TikTok choking video incites suicide: Italian police

ROME, Jan 28, 2021 (BSS/AFP) – Italian police on Thursday accused a Sicilian woman of “inciting suicide” for an asphyxiation video she posted on TikTok, a week after a child accidentally died in a so-called blackout challenge.

Police said the video, posted without restrictions on the social media platform by the 48-year-old Sicilian “influencer”, was “extremely dangerous” and able to be viewed by everyone, including children.

The video depicts a challenge between the woman and a man “in which both wrapped their faces, including nostrils and mouth, with transparent adhesive tape, so that they could not breathe”, police said in a statement, adding that the video had been taken down.
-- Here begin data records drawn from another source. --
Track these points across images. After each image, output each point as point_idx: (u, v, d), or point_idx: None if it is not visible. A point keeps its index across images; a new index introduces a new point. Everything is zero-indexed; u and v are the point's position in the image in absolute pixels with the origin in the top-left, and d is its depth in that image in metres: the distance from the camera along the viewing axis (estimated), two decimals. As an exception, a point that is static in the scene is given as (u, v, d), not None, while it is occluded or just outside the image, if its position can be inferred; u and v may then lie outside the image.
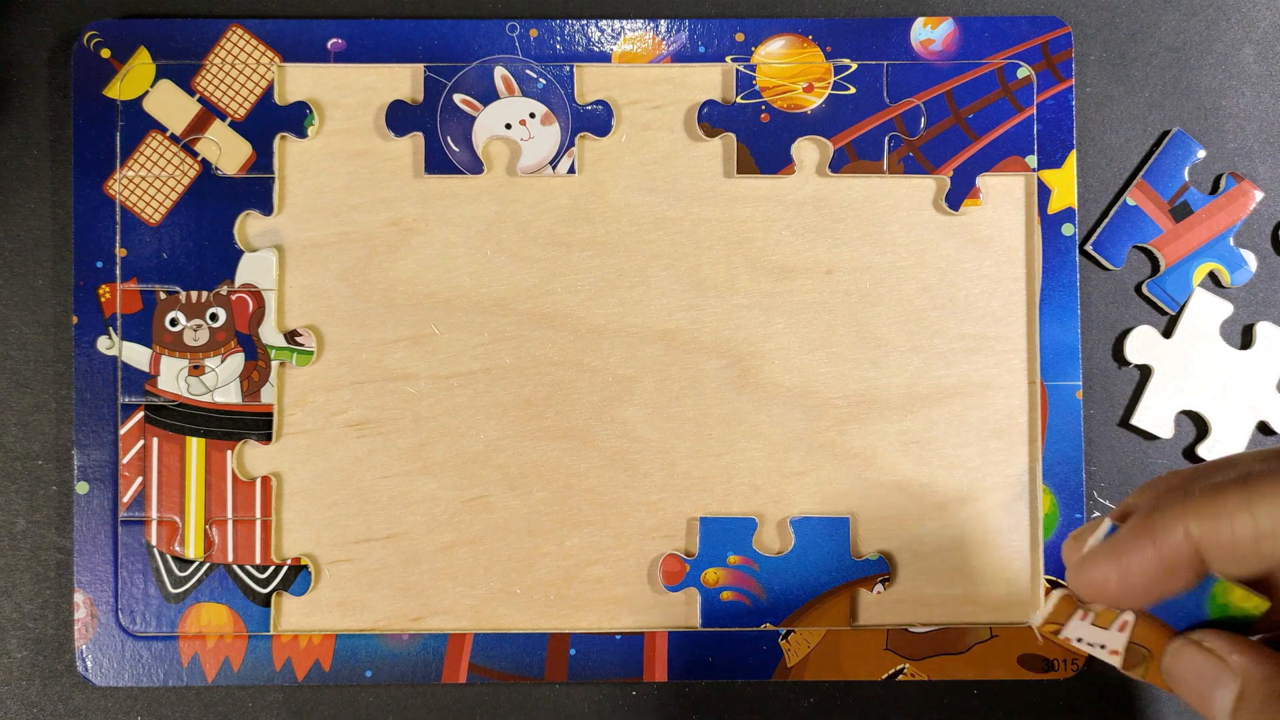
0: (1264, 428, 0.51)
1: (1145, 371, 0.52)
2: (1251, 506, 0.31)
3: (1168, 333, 0.52)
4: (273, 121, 0.51)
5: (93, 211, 0.50)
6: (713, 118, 0.51)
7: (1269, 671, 0.32)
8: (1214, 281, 0.52)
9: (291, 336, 0.50)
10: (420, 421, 0.50)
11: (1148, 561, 0.33)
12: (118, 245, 0.50)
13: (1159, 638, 0.35)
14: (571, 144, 0.51)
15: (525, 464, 0.50)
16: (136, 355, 0.50)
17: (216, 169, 0.50)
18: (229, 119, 0.50)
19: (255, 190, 0.50)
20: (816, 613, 0.50)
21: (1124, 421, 0.52)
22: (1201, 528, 0.32)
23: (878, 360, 0.50)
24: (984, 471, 0.50)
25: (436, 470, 0.50)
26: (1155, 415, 0.51)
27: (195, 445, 0.50)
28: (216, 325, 0.50)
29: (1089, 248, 0.52)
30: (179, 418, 0.50)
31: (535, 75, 0.51)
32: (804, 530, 0.50)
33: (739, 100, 0.51)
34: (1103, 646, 0.36)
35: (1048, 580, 0.50)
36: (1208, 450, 0.51)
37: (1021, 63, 0.51)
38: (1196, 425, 0.52)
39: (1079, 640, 0.36)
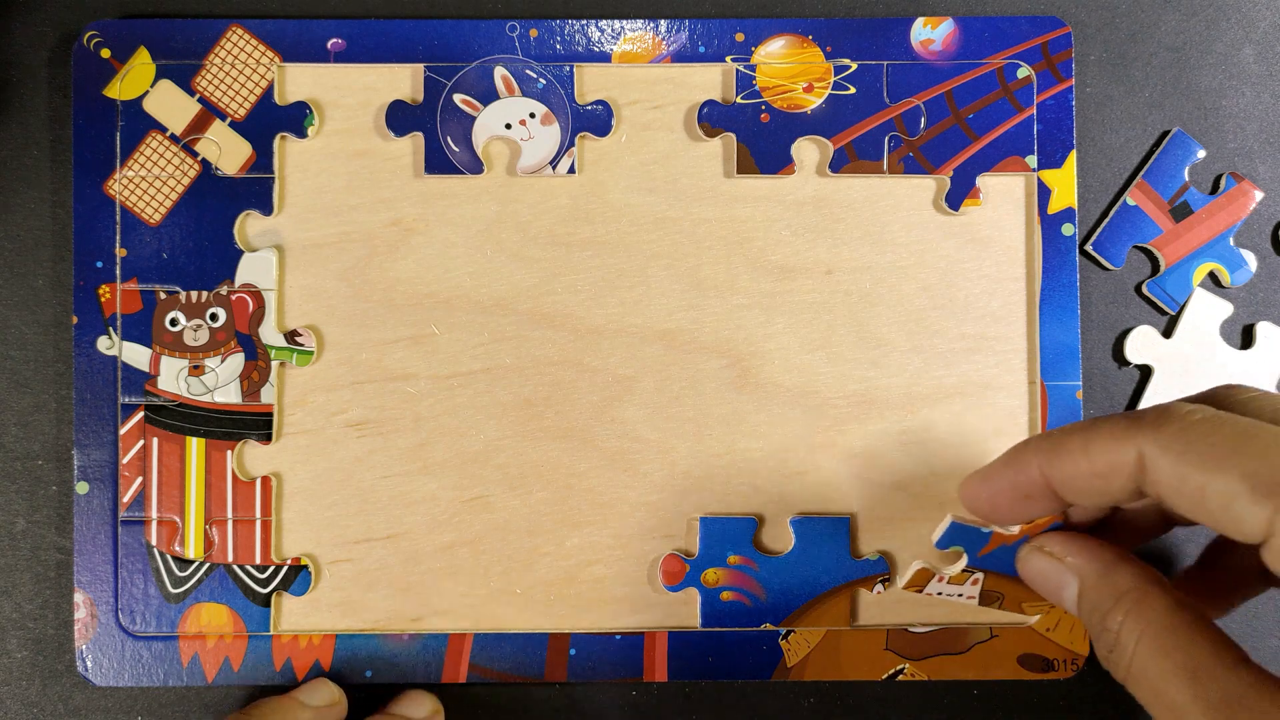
0: (1264, 428, 0.51)
1: (1145, 371, 0.52)
2: (1087, 448, 0.36)
3: (1168, 333, 0.52)
4: (273, 121, 0.51)
5: (93, 211, 0.50)
6: (713, 118, 0.51)
7: (1100, 568, 0.38)
8: (1214, 281, 0.52)
9: (291, 336, 0.50)
10: (420, 421, 0.50)
11: (1008, 487, 0.39)
12: (118, 245, 0.50)
13: (1008, 584, 0.46)
14: (571, 144, 0.51)
15: (525, 464, 0.50)
16: (136, 355, 0.50)
17: (216, 169, 0.50)
18: (229, 119, 0.50)
19: (255, 190, 0.50)
20: (816, 613, 0.50)
21: (1124, 421, 0.52)
22: (1048, 463, 0.38)
23: (878, 360, 0.50)
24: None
25: (436, 470, 0.50)
26: (1155, 415, 0.51)
27: (195, 445, 0.50)
28: (216, 325, 0.50)
29: (1089, 248, 0.52)
30: (179, 418, 0.50)
31: (535, 75, 0.51)
32: (804, 530, 0.50)
33: (739, 100, 0.51)
34: (959, 595, 0.47)
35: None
36: (1208, 450, 0.51)
37: (1022, 63, 0.51)
38: (1196, 425, 0.52)
39: (939, 594, 0.48)
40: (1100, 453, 0.36)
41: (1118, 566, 0.38)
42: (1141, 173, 0.52)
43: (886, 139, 0.51)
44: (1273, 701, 0.32)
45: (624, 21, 0.51)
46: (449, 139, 0.51)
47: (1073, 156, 0.51)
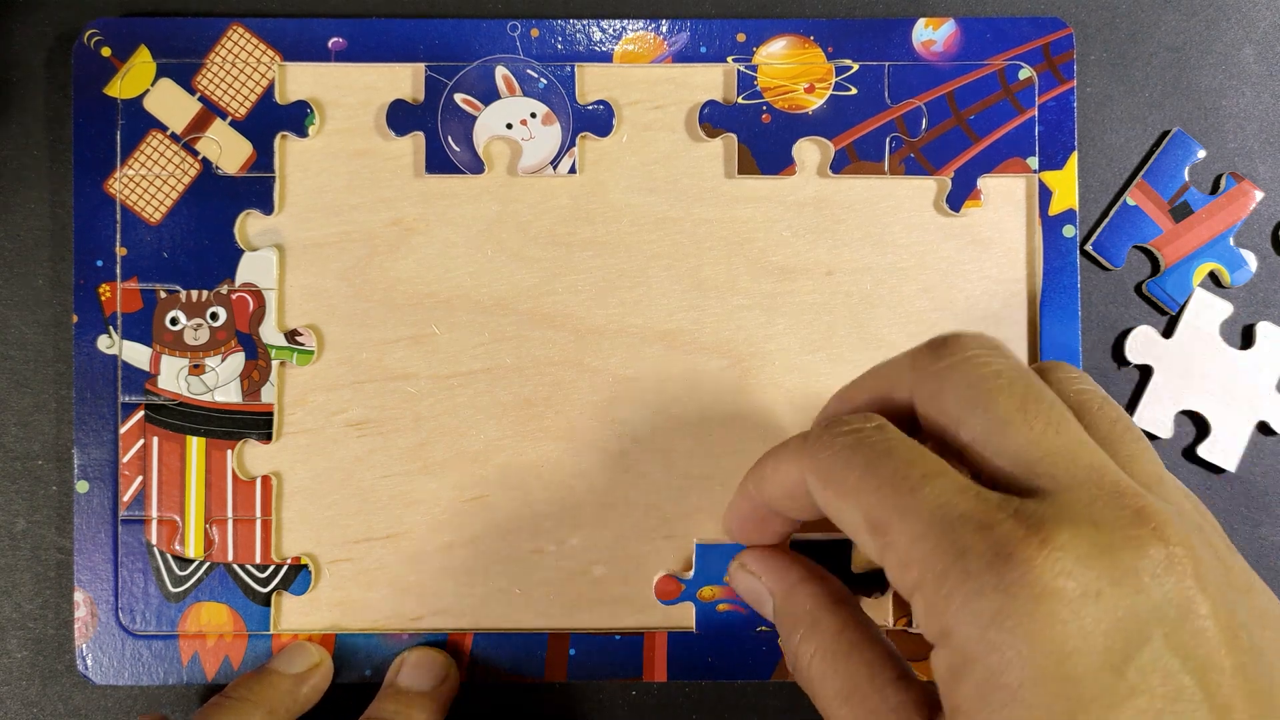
0: (1264, 428, 0.51)
1: (1145, 371, 0.52)
2: (776, 470, 0.38)
3: (1168, 333, 0.52)
4: (273, 120, 0.50)
5: (93, 210, 0.50)
6: (714, 118, 0.51)
7: (785, 589, 0.40)
8: (1214, 281, 0.52)
9: (292, 336, 0.50)
10: (420, 421, 0.50)
11: (745, 513, 0.41)
12: (118, 244, 0.50)
13: None
14: (572, 144, 0.51)
15: (525, 464, 0.50)
16: (137, 354, 0.50)
17: (217, 168, 0.50)
18: (230, 118, 0.50)
19: (256, 189, 0.50)
20: None
21: (1124, 422, 0.52)
22: (756, 488, 0.39)
23: (878, 361, 0.50)
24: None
25: (436, 470, 0.50)
26: (1155, 415, 0.51)
27: (195, 444, 0.50)
28: (217, 324, 0.50)
29: (1089, 248, 0.52)
30: (179, 417, 0.50)
31: (536, 75, 0.51)
32: (803, 551, 0.50)
33: (740, 101, 0.51)
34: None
35: None
36: (1207, 450, 0.51)
37: (1023, 64, 0.51)
38: (1196, 425, 0.52)
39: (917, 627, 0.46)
40: (783, 475, 0.37)
41: (800, 586, 0.40)
42: (1141, 173, 0.52)
43: (888, 140, 0.51)
44: None
45: (625, 21, 0.51)
46: (450, 138, 0.50)
47: (1074, 158, 0.51)
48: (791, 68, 0.51)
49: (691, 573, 0.50)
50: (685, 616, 0.50)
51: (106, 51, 0.50)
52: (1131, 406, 0.52)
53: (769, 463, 0.38)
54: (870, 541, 0.33)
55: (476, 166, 0.50)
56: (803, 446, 0.36)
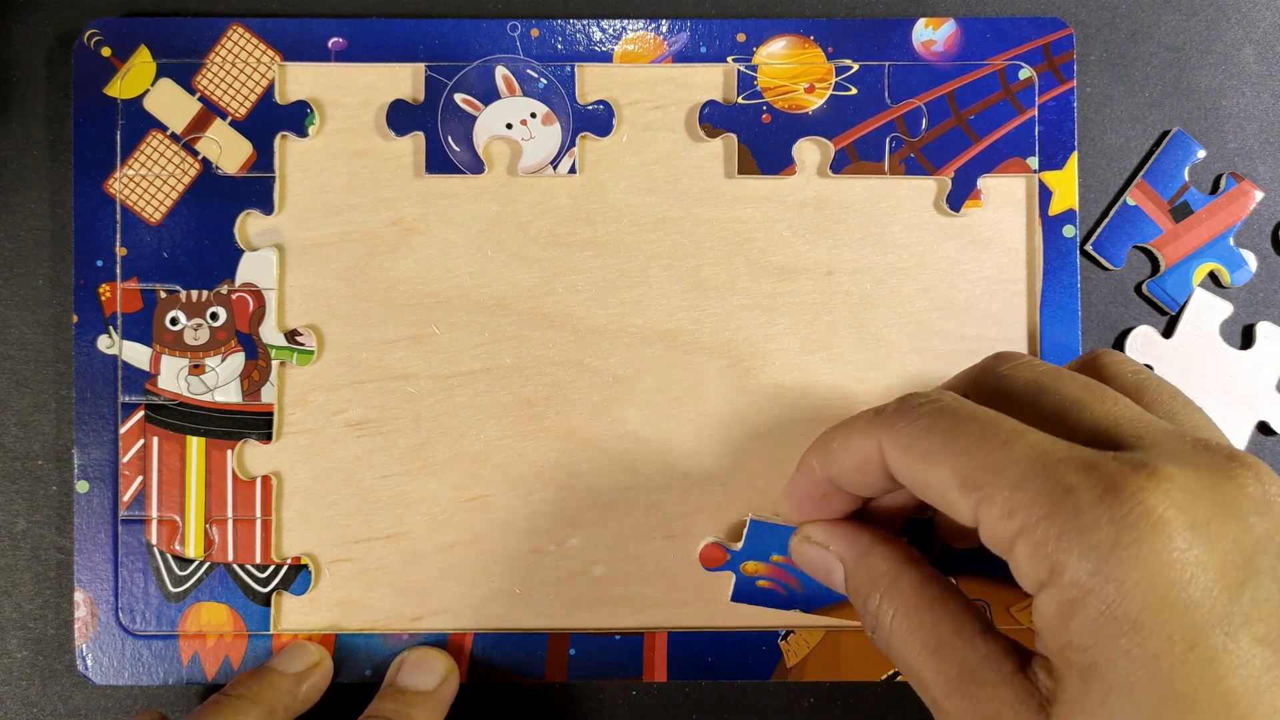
0: (1264, 428, 0.51)
1: (1145, 372, 0.52)
2: (845, 444, 0.38)
3: (1168, 333, 0.52)
4: (273, 120, 0.50)
5: (93, 210, 0.50)
6: (714, 118, 0.51)
7: (858, 553, 0.39)
8: (1214, 281, 0.52)
9: (292, 336, 0.50)
10: (420, 421, 0.50)
11: (806, 491, 0.41)
12: (118, 244, 0.50)
13: (992, 590, 0.48)
14: (572, 144, 0.51)
15: (525, 464, 0.50)
16: (137, 354, 0.50)
17: (217, 168, 0.50)
18: (229, 118, 0.50)
19: (256, 189, 0.50)
20: (850, 609, 0.49)
21: (1124, 422, 0.52)
22: (821, 463, 0.39)
23: (878, 362, 0.50)
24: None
25: (436, 470, 0.50)
26: (1155, 416, 0.51)
27: (195, 444, 0.50)
28: (217, 324, 0.50)
29: (1089, 248, 0.52)
30: (179, 417, 0.50)
31: (536, 75, 0.51)
32: None
33: (740, 101, 0.51)
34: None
35: None
36: (1207, 451, 0.51)
37: (1023, 64, 0.51)
38: (1196, 426, 0.52)
39: None
40: (854, 449, 0.37)
41: (873, 549, 0.40)
42: (1141, 173, 0.52)
43: (888, 140, 0.51)
44: (998, 672, 0.33)
45: (625, 21, 0.51)
46: (450, 138, 0.50)
47: (1074, 158, 0.51)
48: (791, 68, 0.51)
49: (740, 545, 0.50)
50: (723, 585, 0.50)
51: (106, 51, 0.50)
52: (1131, 406, 0.52)
53: (837, 437, 0.38)
54: (962, 500, 0.33)
55: (476, 166, 0.50)
56: (877, 419, 0.36)
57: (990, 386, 0.37)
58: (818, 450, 0.40)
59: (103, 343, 0.50)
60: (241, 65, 0.50)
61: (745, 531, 0.50)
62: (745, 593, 0.49)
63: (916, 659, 0.36)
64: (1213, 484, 0.30)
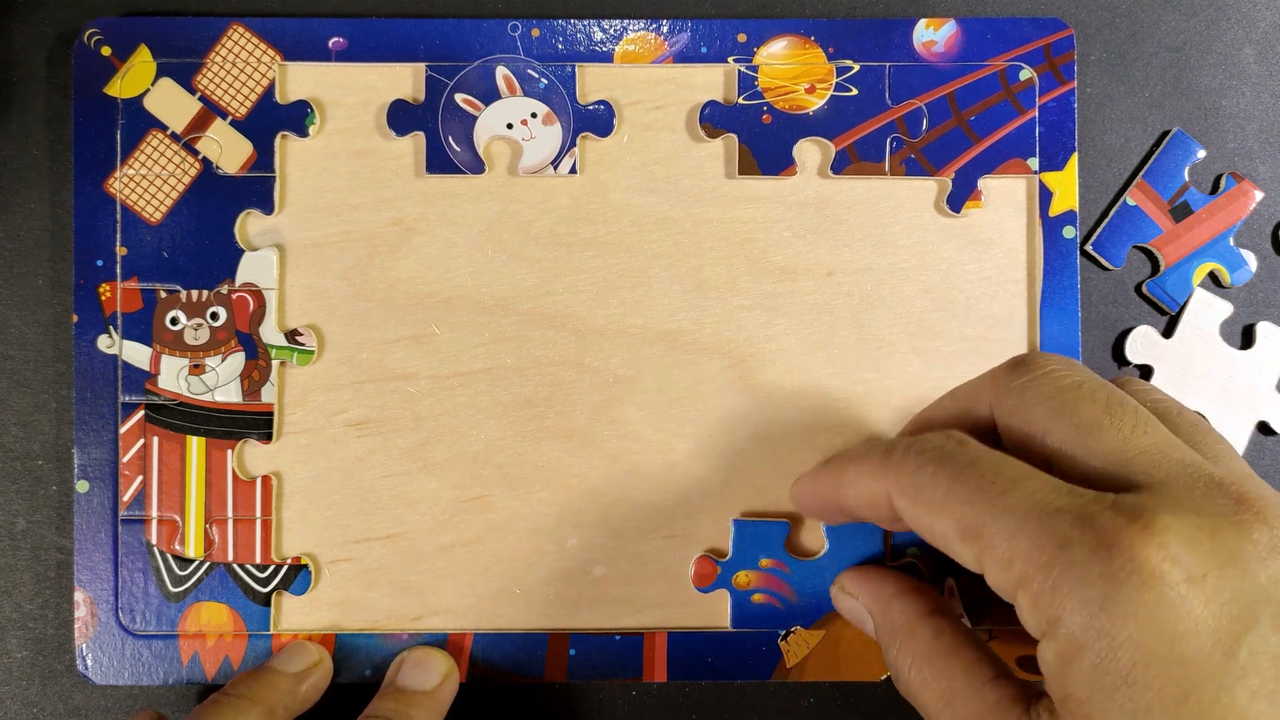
0: (1264, 428, 0.52)
1: (1145, 371, 0.52)
2: (858, 479, 0.39)
3: (1168, 333, 0.52)
4: (274, 120, 0.50)
5: (93, 210, 0.50)
6: (714, 118, 0.51)
7: (881, 606, 0.41)
8: (1214, 281, 0.52)
9: (292, 336, 0.50)
10: (420, 421, 0.50)
11: (823, 500, 0.42)
12: (118, 244, 0.50)
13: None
14: (573, 144, 0.51)
15: (525, 464, 0.50)
16: (137, 354, 0.50)
17: (217, 168, 0.50)
18: (230, 117, 0.50)
19: (256, 189, 0.50)
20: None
21: (1124, 422, 0.52)
22: (836, 490, 0.40)
23: (879, 362, 0.50)
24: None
25: (437, 470, 0.50)
26: (1155, 416, 0.51)
27: (195, 444, 0.50)
28: (217, 324, 0.50)
29: (1089, 248, 0.52)
30: (179, 417, 0.50)
31: (537, 75, 0.51)
32: (837, 534, 0.50)
33: (741, 101, 0.51)
34: None
35: None
36: (1207, 451, 0.51)
37: (1024, 65, 0.51)
38: (1196, 426, 0.52)
39: None
40: (864, 490, 0.39)
41: (895, 601, 0.41)
42: (1141, 173, 0.52)
43: (888, 140, 0.51)
44: (1005, 718, 0.34)
45: (626, 21, 0.51)
46: (450, 138, 0.50)
47: (1074, 159, 0.51)
48: (792, 68, 0.51)
49: (729, 554, 0.50)
50: (720, 608, 0.50)
51: (107, 51, 0.50)
52: (1131, 407, 0.52)
53: (849, 472, 0.39)
54: (964, 550, 0.34)
55: (477, 166, 0.50)
56: (884, 464, 0.37)
57: (1008, 404, 0.37)
58: (830, 477, 0.41)
59: (103, 342, 0.50)
60: (242, 65, 0.50)
61: (731, 537, 0.50)
62: (744, 615, 0.49)
63: (932, 707, 0.37)
64: (1215, 531, 0.30)
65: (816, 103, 0.51)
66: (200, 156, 0.50)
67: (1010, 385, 0.38)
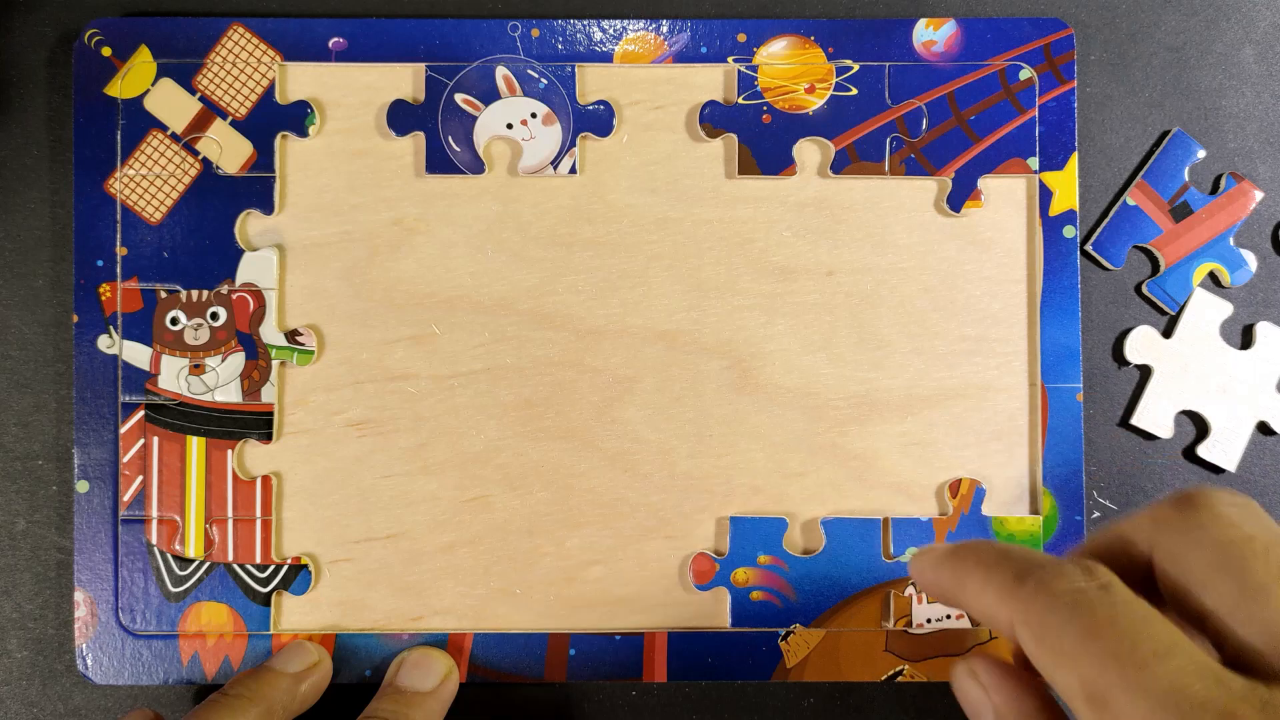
0: (1264, 428, 0.51)
1: (1145, 371, 0.52)
2: (981, 595, 0.35)
3: (1168, 333, 0.52)
4: (274, 120, 0.50)
5: (93, 210, 0.50)
6: (714, 118, 0.51)
7: (1015, 714, 0.36)
8: (1214, 281, 0.52)
9: (292, 336, 0.50)
10: (420, 421, 0.50)
11: (930, 578, 0.38)
12: (118, 244, 0.50)
13: None
14: (573, 144, 0.51)
15: (525, 464, 0.50)
16: (137, 354, 0.50)
17: (217, 168, 0.50)
18: (230, 118, 0.50)
19: (256, 189, 0.50)
20: (847, 613, 0.50)
21: (1124, 421, 0.52)
22: (959, 593, 0.37)
23: (879, 362, 0.50)
24: (984, 474, 0.50)
25: (437, 470, 0.50)
26: (1155, 415, 0.51)
27: (196, 444, 0.50)
28: (217, 324, 0.50)
29: (1089, 248, 0.52)
30: (179, 417, 0.50)
31: (537, 75, 0.51)
32: (835, 530, 0.50)
33: (741, 101, 0.51)
34: (947, 616, 0.50)
35: None
36: (1207, 450, 0.51)
37: (1024, 64, 0.51)
38: (1196, 425, 0.52)
39: (929, 621, 0.50)
40: (988, 607, 0.35)
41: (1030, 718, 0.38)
42: (1141, 173, 0.52)
43: (888, 140, 0.51)
44: None
45: (626, 21, 0.51)
46: (450, 138, 0.50)
47: (1074, 159, 0.51)
48: (792, 68, 0.51)
49: (727, 551, 0.50)
50: (720, 606, 0.50)
51: (107, 51, 0.50)
52: (1131, 406, 0.52)
53: (974, 580, 0.36)
54: (1086, 712, 0.31)
55: (477, 166, 0.50)
56: (1014, 591, 0.34)
57: (1168, 546, 0.34)
58: (953, 573, 0.37)
59: (103, 343, 0.50)
60: (242, 65, 0.50)
61: (729, 534, 0.50)
62: (743, 613, 0.49)
63: None
64: None
65: (816, 103, 0.51)
66: (200, 156, 0.50)
67: (1173, 524, 0.33)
Italian investigators have been probing TikTok, a video-sharing network owned by Chinese company ByteDance, since the death last week of a 10-year-old girl who allegedly participated in such a “choking game”, in which restricted oxygen to the brain induces a high.

Italy’s privacy watchdog temporarily blocked TikTok access for users whose age could not be proved definitively.

Police on Thursday did not specify whether the video in question had been viewed by the girl, but noted that it and similar ones “could be emulated by minors”.

The woman who posted the video had published numerous other similar challenges, “which allowed her to gain popularity and the attention of 731,000 followers of different ages”.

Viewers were allowed to accept the challenge, police said, citing one post in which a user wrote “if you say hi to me I swear I’ll jump out the window”.

Prosecutors authorised a search of the woman’s computer and social network accounts.

According to TikTok’s terms and conditions, users must be at least 13 years old.